The company envisions an open-pit mining operation at Cap Oeste.
Patagonia also believes there are at least seven areas hosting either gold-silver mineralisation or containing elevated levels of pathfinder geochemical metals in the northern portion of the El Tranquilo property block. Micon believes that additional diamond drill programs are warranted to search for the limits of the Cap Oeste deposit.
In March, the company reported that drilling at COSE (Cap-Oeste South East), a target 2 km to the southeast and along strike from Cap-Oeste, continued to intercept high-grade gold and silver. The highlight was a 13.93-metre intersection grading 159.23 grams gold and 627 grams silver from 214 metres, including 1.6 meters grading 1,284.15 grams gold and 3,977 grams silver.

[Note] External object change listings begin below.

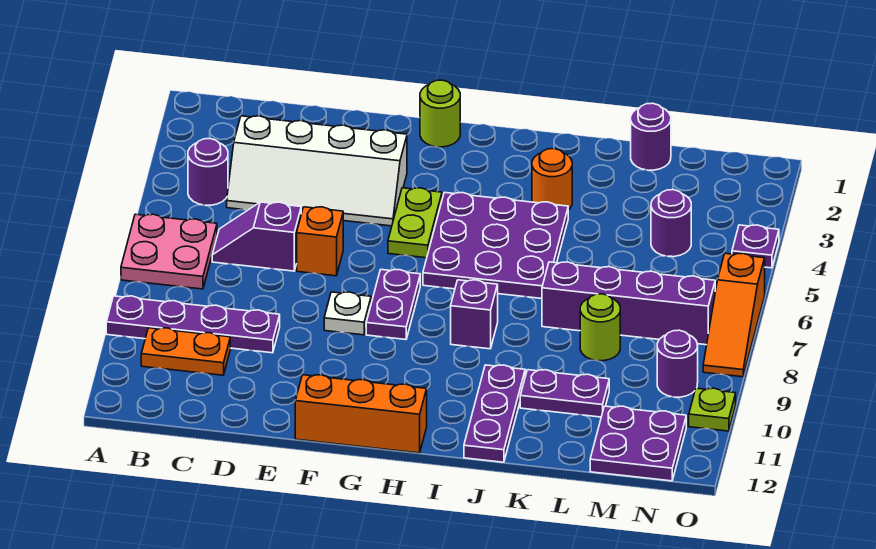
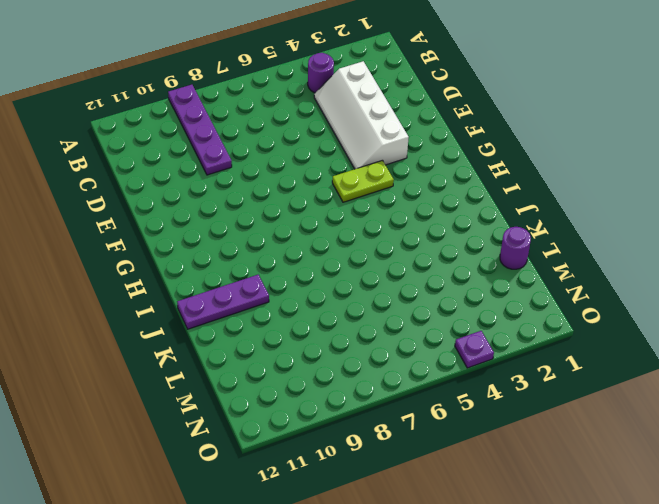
none -> pink plate A6:B7 level 1
none -> orange plate B10:C10 level 1
none -> purple slope C6:D6 level 1 top D

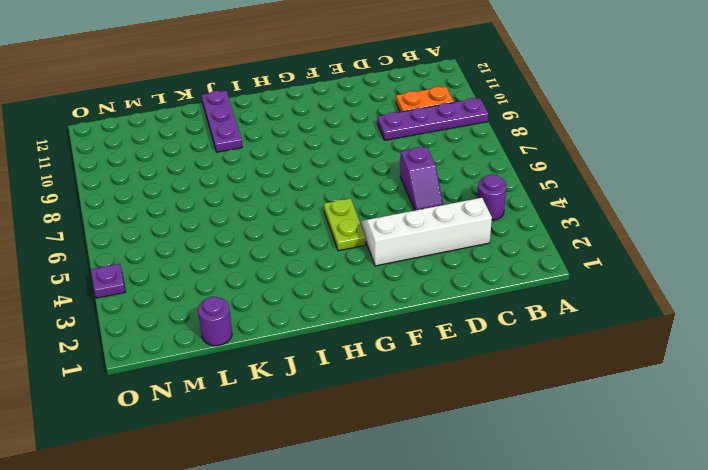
purple slope D5:D6 level 1 top 6 -> purple slope C6:D6 level 1 top D
none -> pink plate A6:B7 level 1
none -> orange brick E6 level 1
none -> white plate F8 level 1

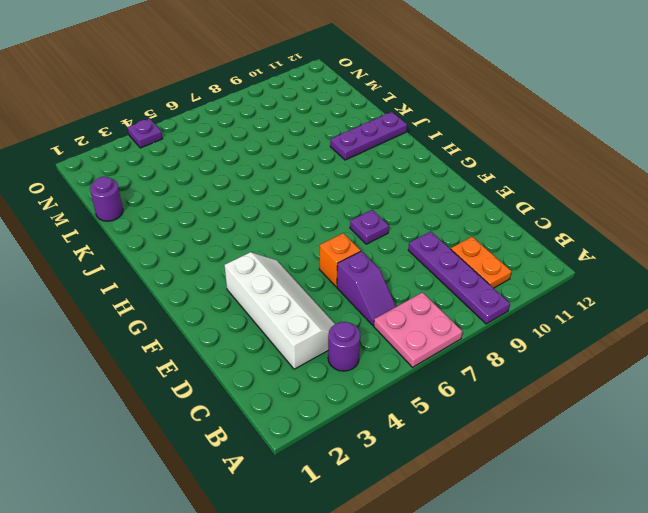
purple plate F8 level 1 -> white plate F8 level 1
none -> orange brick F12:H12 level 1
none -> lime round brick G1 level 1
none -> lime plate G4:G5 level 1

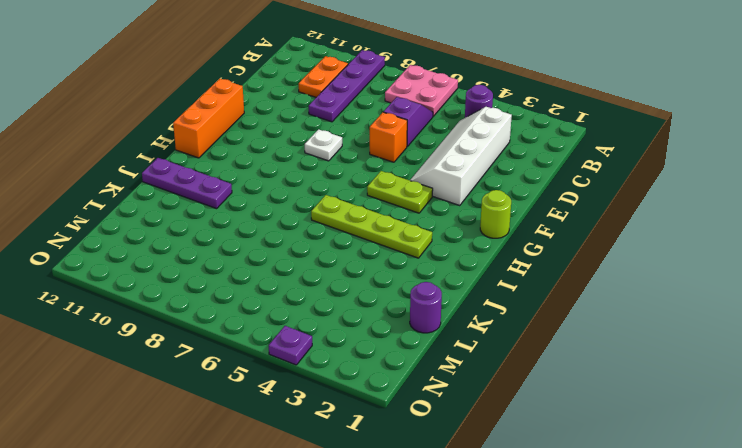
lime plate I3:I6 level 1 -> purple plate H4:J6 level 1
none -> purple plate G7:G8 level 1
none -> purple brick I8 level 1
none -> orange round brick J3 level 1

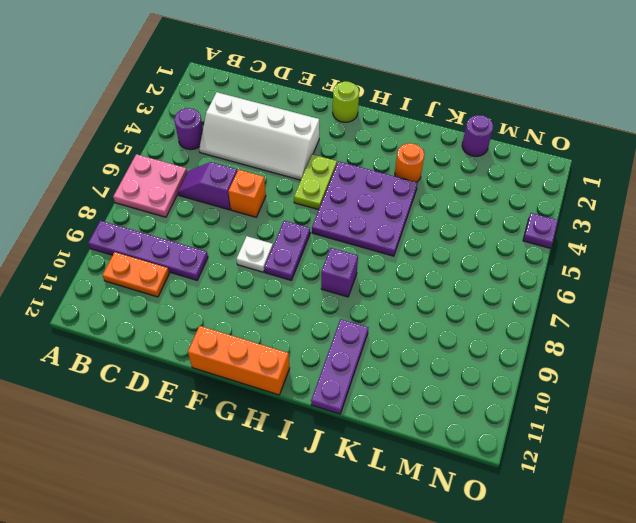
none -> purple brick K7:N7 level 1
none -> purple plate K10:L10 level 1
none -> lime round brick L8 level 1

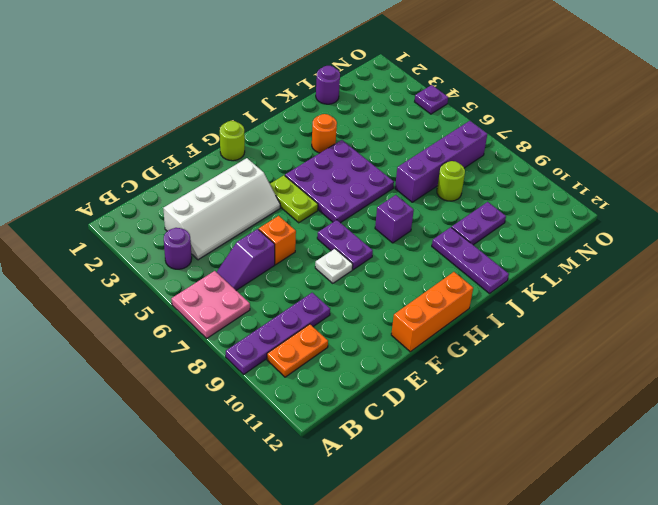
none -> purple round brick M4 level 1
none -> purple plate M11:N12 level 1
none -> purple round brick N9 level 1

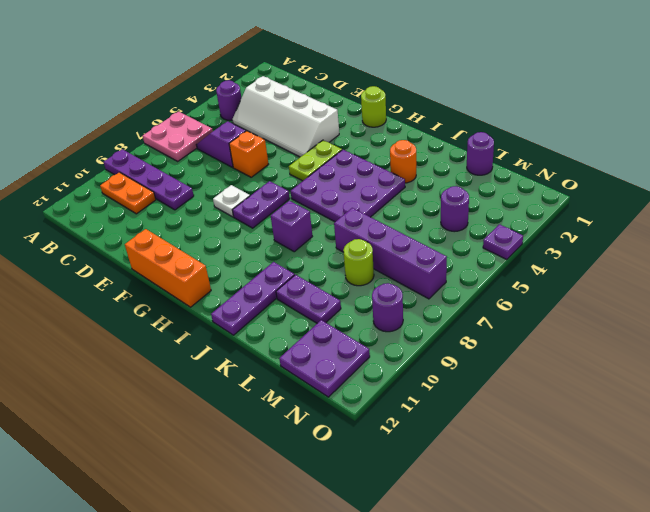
none -> orange slope O6:O8 level 1 top 6
none -> lime plate O10 level 1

Other projects include La Manchuria, about 50 k m southeast of COSE. Patagonia believes it will be ready to release a resource estimate for La Manchuria in the third quarter of this year.
La Manchuria is made up of five mining concessions, which cover 5,575 hectares. In April, Patagonia told investors that results from a recently completed drill program on the Main Zone confirmed the continuity of high-grade gold and silver mineralization along 400 metres of strike length and remained open along strike to the north and south and at depth.
Results included 0.5 metres at 145 grams gold per tonne and 28,207 grams silver per tonne, including 0.90 metres at 111 grams gold and 896 grams silver in drill hole LM-093A.
In geological terms La Manchuria is situated in the same structural corridor that hosts the operating Mina Martha mine, a high-grade silver operation about 60 km by road to the southeast.
Finally, the Huemeles project in Chubut has a defined resource of 116,700 oz. gold. Huemules is to the west of the town of Rio Percy in the Cordon Rivadavia and lies within the 6 km wide, northwest striking Willimanco structural corridor, which extends to the northwest from the 3.5 million oz. Esquel gold project.
Huemules is to the west of Esquel, within the zone that currently prevents exploration. This restriction was established in June 2006 for a period of three years.
When Patagonia Gold acquired 100% of Huemules in 2005, the company completed a National Instrument 43-101 compliant resource on the high-grade shoot at Huemules Norte. The resource was calculated on a 3.0 gram gold cutoff and a minimum vein width of 1.5 metres. The study reported an inferred resource of 364,657 tonnes grading 9.96 grams gold for a total of 116,773 oz. gold.